Le "faux médecin", Jean-Claude Romand, a déposé une demande de libération conditionnelle

Le "faux médecin", Jean-Claude Romand, a déposé une demande de libération conditionnelle
Jean-Claude Romand lors de son procès, le 25 juin 1996, devant la Cour d'assises de l'Ain au palais de justice de Bourg-en-Bresse.

, publié le mercredi 05 septembre 2018 à 22h15

Condamné à perpétuité, avec une période de 22 ans de sûreté en 1996, Jean-Claude Romand est autorisé à effectuer cette démarche depuis 2015.

L'un des détenus les plus célèbres de France fait à nouveau parler de lui. Jean-Claude Romand, condamné à perpétuité en juin 1996 pour avoir assassiné sa femme, ses deux enfants et ses parents, vient de déposer une demande de libération conditionnelle, rapporte France Bleu Berry, mercredi 5 septembre.





Au moment des faits, en janvier 1993, Jean-Claude Romand se faisait alors passer, depuis 18 ans, pour un médecin de l'OMS. En réalité, l'homme, sans emploi pendant tout ce temps, passait ses journées dans sa voiture sur un parking près du lac Léman et n'avait jamais réussi la deuxième année de médecine. De peur que ses proches ne devinent la supercherie, à cause de diverses difficultés financières, Jean-Claude Romand a assassiné toute sa famille.



Le 9 janvier 1993, à Prévessin-Moëns (Ain), Jean-Claude Romand a tué sa femme avec un rouleau à pâtisserie, avant d'assassiner ses deux enfants de 5 et 7 ans.
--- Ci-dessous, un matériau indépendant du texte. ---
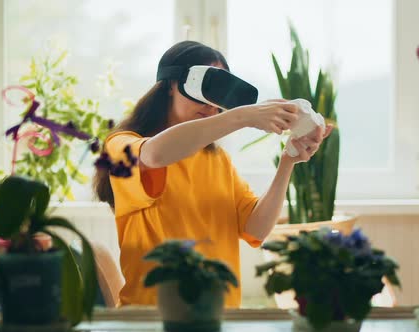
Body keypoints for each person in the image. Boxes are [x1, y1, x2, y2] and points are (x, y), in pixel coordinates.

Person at [93, 40, 333, 307]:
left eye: (219, 95)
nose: (210, 105)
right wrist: (244, 117)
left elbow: (257, 228)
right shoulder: (120, 146)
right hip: (157, 319)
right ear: (171, 85)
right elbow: (155, 155)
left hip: (220, 317)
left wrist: (288, 161)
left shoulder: (217, 159)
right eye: (205, 88)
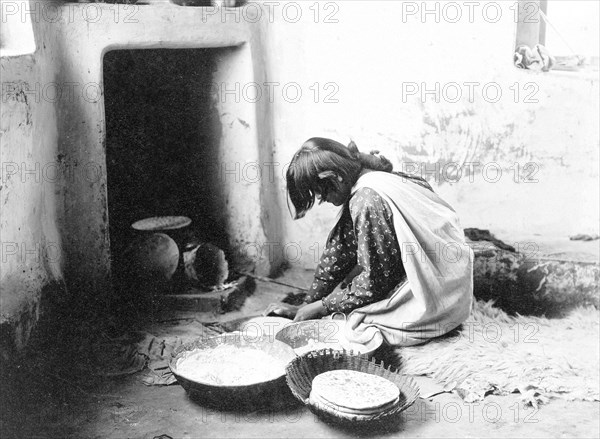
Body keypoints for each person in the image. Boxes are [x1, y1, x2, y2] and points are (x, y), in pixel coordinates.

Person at [264, 137, 473, 347]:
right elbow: (340, 250)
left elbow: (375, 281)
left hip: (440, 294)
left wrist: (323, 306)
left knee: (355, 329)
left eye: (321, 192)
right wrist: (307, 303)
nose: (321, 200)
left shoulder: (367, 200)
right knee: (346, 294)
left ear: (334, 177)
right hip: (449, 275)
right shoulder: (368, 180)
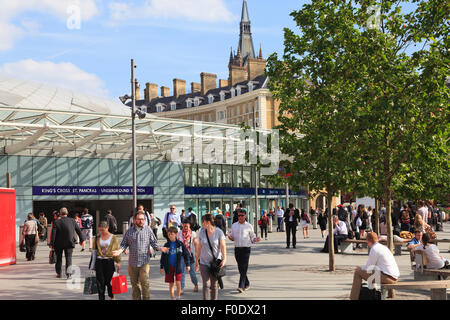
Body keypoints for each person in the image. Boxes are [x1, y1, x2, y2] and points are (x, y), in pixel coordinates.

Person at [113, 211, 169, 300]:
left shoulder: (148, 230)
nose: (141, 221)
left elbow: (154, 243)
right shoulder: (129, 231)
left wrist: (160, 248)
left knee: (145, 283)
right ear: (134, 220)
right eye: (139, 219)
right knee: (135, 285)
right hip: (132, 263)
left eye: (142, 219)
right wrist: (119, 251)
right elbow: (124, 244)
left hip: (144, 262)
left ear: (145, 220)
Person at [349, 232, 400, 300]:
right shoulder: (383, 247)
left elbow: (368, 267)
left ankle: (353, 298)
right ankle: (373, 295)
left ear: (368, 240)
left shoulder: (374, 249)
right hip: (393, 277)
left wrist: (360, 268)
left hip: (388, 278)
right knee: (372, 272)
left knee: (358, 273)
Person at [195, 214, 227, 300]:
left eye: (203, 222)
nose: (201, 223)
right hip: (203, 262)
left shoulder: (219, 232)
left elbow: (223, 246)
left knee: (214, 285)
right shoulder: (202, 232)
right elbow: (199, 247)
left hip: (215, 263)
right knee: (206, 284)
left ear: (208, 222)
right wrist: (196, 260)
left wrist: (224, 259)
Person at [228, 210, 260, 293]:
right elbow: (232, 236)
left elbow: (252, 236)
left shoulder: (249, 226)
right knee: (240, 268)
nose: (240, 217)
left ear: (245, 216)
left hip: (246, 249)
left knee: (244, 267)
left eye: (242, 215)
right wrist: (229, 237)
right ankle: (247, 283)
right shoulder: (234, 225)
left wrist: (255, 239)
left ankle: (241, 286)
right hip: (237, 249)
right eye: (238, 216)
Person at [50, 207, 85, 279]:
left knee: (59, 259)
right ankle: (69, 274)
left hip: (58, 244)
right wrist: (82, 240)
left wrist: (52, 244)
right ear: (67, 213)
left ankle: (59, 273)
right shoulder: (72, 220)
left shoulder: (56, 222)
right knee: (69, 258)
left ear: (60, 213)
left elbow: (53, 234)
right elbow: (78, 230)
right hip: (69, 242)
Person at [160, 226, 191, 300]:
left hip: (178, 266)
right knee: (171, 283)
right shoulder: (166, 245)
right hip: (169, 266)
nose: (170, 235)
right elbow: (163, 257)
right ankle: (172, 297)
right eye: (169, 234)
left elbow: (186, 254)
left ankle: (178, 297)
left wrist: (188, 264)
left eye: (171, 234)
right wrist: (161, 267)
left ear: (176, 234)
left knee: (178, 282)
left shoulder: (180, 244)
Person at [93, 221, 121, 300]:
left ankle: (111, 296)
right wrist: (92, 265)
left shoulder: (113, 237)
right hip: (99, 262)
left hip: (109, 261)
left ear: (107, 228)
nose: (101, 232)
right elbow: (94, 251)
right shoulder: (97, 237)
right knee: (100, 283)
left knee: (109, 282)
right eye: (100, 230)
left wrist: (118, 262)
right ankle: (101, 298)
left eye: (103, 230)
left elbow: (116, 250)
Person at [178, 218, 199, 293]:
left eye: (187, 226)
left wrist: (197, 257)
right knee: (182, 272)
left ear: (189, 225)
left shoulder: (193, 233)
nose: (185, 228)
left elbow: (196, 245)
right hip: (182, 256)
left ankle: (196, 284)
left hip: (190, 255)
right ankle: (181, 288)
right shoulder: (179, 233)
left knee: (192, 272)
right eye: (184, 226)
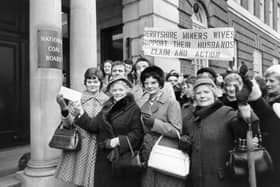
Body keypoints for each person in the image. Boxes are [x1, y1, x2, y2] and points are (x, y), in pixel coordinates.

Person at [182, 78, 259, 187]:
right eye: (198, 93)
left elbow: (246, 129)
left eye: (206, 92)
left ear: (214, 94)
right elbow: (187, 143)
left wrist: (243, 106)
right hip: (195, 180)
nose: (202, 96)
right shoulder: (189, 118)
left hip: (221, 179)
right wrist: (184, 143)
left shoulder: (227, 113)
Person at [72, 76, 144, 187]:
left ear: (127, 90)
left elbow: (137, 134)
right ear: (110, 92)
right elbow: (93, 125)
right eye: (114, 90)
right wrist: (80, 111)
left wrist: (118, 141)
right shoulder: (107, 107)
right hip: (104, 158)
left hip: (122, 158)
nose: (117, 93)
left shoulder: (134, 108)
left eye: (121, 90)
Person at [55, 67, 109, 187]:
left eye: (95, 81)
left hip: (97, 144)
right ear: (85, 82)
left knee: (96, 179)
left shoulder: (107, 100)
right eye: (89, 81)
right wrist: (63, 107)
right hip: (80, 143)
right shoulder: (77, 98)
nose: (92, 84)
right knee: (80, 179)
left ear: (101, 82)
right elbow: (68, 123)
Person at [139, 66, 185, 187]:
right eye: (146, 83)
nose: (149, 86)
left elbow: (177, 131)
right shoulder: (144, 106)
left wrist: (155, 124)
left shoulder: (171, 103)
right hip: (148, 152)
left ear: (160, 84)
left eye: (153, 82)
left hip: (165, 152)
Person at [248, 64, 280, 187]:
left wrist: (257, 100)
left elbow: (270, 122)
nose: (267, 84)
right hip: (265, 155)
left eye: (272, 81)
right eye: (266, 80)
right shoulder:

Le lendemain, il se rend à Clairvaux-les-Lacs (Jura) et tue ses deux parents, ainsi que leur chien. "Je suis un monstre", avait alors expliqué Jean-Claude Romand lors de ses aveux aux enquêteurs.

Sa demande examinée le 18 septembre

Vingt-deux ans après le verdict qui l'a condamné à la réclusion à perpétuité, l'homme, incarcéré à la Maison centrale de Saint-Maur, près de Châteauroux (Indre) vient de déposer une demande de libération conditionnelle, qu'il est en droit de faire depuis 2015. En effet, sa condamnation à réclusion à perpétuité a été assortie d'une période de sûreté de 22 ans.

Selon France Bleu Berry, sa requête devrait être examinée le mardi 18 septembre prochain lors d'une audience d'application des peines à la Maison centrale de Saint-Maur, en présence de son avocat et de la juge d'application des peines du tribunal de Châteauroux.

"Un détenu qui ne pose aucune difficulté"

Le "faux médecin" pourrait donc être libéré fin septembre, si sa demande est acceptée et si le Parquet ne fait pas appel de la décision. Pour pouvoir sortir, Jean-Claude Romand doit également présenter un dossier, où il prouve avoir retrouvé un travail, un hébergement et donner des garanties de réinsertion sur le plan financier.

L'homme a séjourné quelques semaines dans un des centres d'évaluation nationale de l'administration pénitentiaire. C'est à cette occasion que les experts psychiatres ont donné leur feu vert à une libération conditionnelle. "Jean-Claude Romand peut prétendre à une telle demande", a confié une source proche du dossier à la radio locale, car "c'est un détenu qui ne pose aucune difficulté".